The Horseshoe Crab is Key to Making COVID-19 Vaccine, But It Comes With a Cost

Once a year during the full moon, thousands of horseshoe crabs emerge from the depths of the ocean and gather on the beaches on the Atlantic coast to perform a prehistoric ritual: spawning. Like clockwork, the horseshoe crabs repeat this ritual every year, which they had been doing millions of years before humans even existed.
These days, the spawning horseshoe crabs attract a frenzy of creatures: hungry birds, reptiles, and humans who work for pharmaceutical companies. As the crabs conduct their business, teams of workers collect the creatures to harvest one of the most expensive substances on earth—the crustaceans’ blue blood. A gallon of the horseshoe crab blood costs roughly P3 million.
Why Horseshoe Crab Blood is So Valuable
In World War II, wounded soldiers feared treatment, which was just as likely to kill them as combat because of endotoxin in unclean medical supplies and drugs. In 1956, scientists discovered that horseshoe crab blood is so efficient at detecting toxins and bacteria in various substances.

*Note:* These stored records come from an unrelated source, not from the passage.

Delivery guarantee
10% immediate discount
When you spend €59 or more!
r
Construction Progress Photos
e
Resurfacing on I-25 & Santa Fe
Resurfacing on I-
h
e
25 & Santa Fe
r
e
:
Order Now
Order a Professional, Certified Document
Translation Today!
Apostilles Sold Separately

Horseshoe crab blood plays a crucial role in the development of most drugs and vaccines available today. Horseshoe crab blood is the only known source of an enzyme called limulus amebocyte lysate, which reacts to the tiniest amount of a bacterial toxin called endotoxin. If endotoxin finds its way to a vial of vaccine, the consequences could be fatal to the person who will receive it.
Pharmaceutical companies around the world, including those in the Philippines, rely on horseshoe crab blood to ensure their products are safe. Humanity’s singular reliance on the prehistoric creature is largely underappreciated and untold. The global effort to produce a COVID-19 vaccine is not exempted.

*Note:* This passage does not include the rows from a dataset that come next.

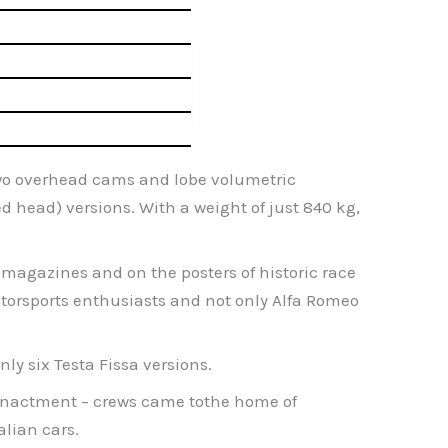
h two overhead cams and lobe volumetric
ed head) versions. With a weight of just 840 kg,
y magazines and on the posters of historic race
motorsports enthusiasts and not only Alfa Romeo
ly six Testa Fissa versions.
re-enactment – crews came tothe home of
alian cars.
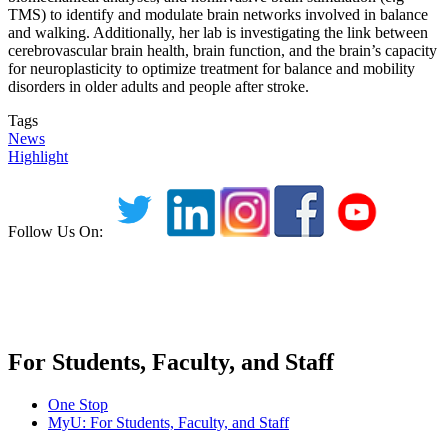
TMS) to identify and modulate brain networks involved in balance
and walking. Additionally, her lab is investigating the link between
cerebrovascular brain health, brain function, and the brain’s capacity
for neuroplasticity to optimize treatment for balance and mobility
disorders in older adults and people after stroke.
Tags
News
Highlight
Follow Us On:
For Students, Faculty, and Staff
One Stop
MyU
: For Students, Faculty, and Staff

This year, pharmaceutical companies will gather up to 500,000 crabs to collect their blood, but just enough to keep them alive. When enough blood has been collected, the crabs are released back to the ocean so they can come back the next year to spawn again.
The sad part is that many horseshoe crabs don’t survive the ordeal. Every year, fewer and fewer horseshoe crabs are returning to the shore to spawn. Climate change, pollution, and pharmaceutical harvesting of their blood contribute to their dwindling population in the wild.
According to National Geographic, there were 1.2 million horseshoe crabs that came to shore in Delaware in 1990. In just 10 years, that number has dwindled by more than half to 333,500. That number has remained roughly the same for the last 20 years.
You might suggest to just breed the horseshoe crabs in captivity. They’ve tried, to no success. Very little is known about the feeding and breeding habits of the horseshoe crabs, and humans cannot replicate the natural conditions of the ocean where the crabs thrive.
As a keystone species, hundreds of marine animals, birds, and reptiles rely on the horseshoe crab for survival. Sadly, harvesting its blood kills as much as 30 percent of horseshoe crabs released back into the sea, according to a 2010 study.
With all medical drugs, vaccines, and medical supplies relying on the horseshoe crabs, it is easy to say that the fate of humanity hangs on the survival of the 300-million-year-old crustacean. In our effort to stay alive, we are slowly killing off the one species that is helping us do it.

There is no clear sight when it comes to developing a vaccine for the ongoing pandemic, but one thing is sure: With accelerated efforts to produce the COVID-19 vaccine, the horseshoe crabs will feel the tremendous pressure of humanity’s desperate effort to find a cure.